China is one of the few areas in the current Congress on which Republicans and Democrats have found common ground, and Pfluger believes the hearing will demonstrate the common interest that both parties have in reining in these threats.
“This is a bipartisan issue. In fact, it’s nonpartisan," he said. "And I think on this particular hearing, especially given that we just saw a Chinese spy balloon fly across the country, it’s important and I think it’s a wake-up call, to understand what else the Chinese Communist Party is doing inside the United States of America.”
“I think they’ve been operating at a threshold below the level of conflict for a long time, but also to their benefit and to the detriment of the U.S.,” he added.
Pfluger’s subcommittee is separate from the House’s new China select committee, which has shown signs of bipartisanship and held its first hearing last week examining the numerous technological, economic and military threats from the Chinese Communist Party.
Thursday's hearing also examined a variety of areas in which China is working to undermine the U.S. The panel heard testimony from William Evanina, the former director of the U.S. National Counterintelligence and Security Center, as well as experts in cybersecurity, aerospace engineering and Chinese national security.

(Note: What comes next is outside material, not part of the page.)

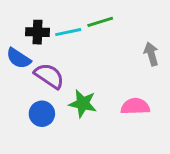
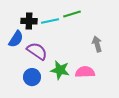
gray arrow: (151, 54) -> (97, 44), moved
blue semicircle: (19, 58) -> (16, 39), turned -90
pink semicircle: (135, 106) -> (85, 72), moved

While Pfluger is increasingly concerned about the infrastructure threats China presents, he also is worried about China getting access to many Americans' data through social media apps like TikTok.
“I think every consumer, every American, needs to be aware of what they’re signing up for when it comes to those platforms,” he said.
Several bills are floating in Congress that would give the federal government the ability to reign in TikTok’s influence, with the White House backing new bipartisan legislation that would allow the government to regulate, or even ban, the app.
Pfluger is hoping this is the start of a serious conversation that will lead to tangible results. He made it clear that this is an issue the average American needs to start paying attention to.
A spokesperson for the Chinese Embassy did not respond to a request for comment.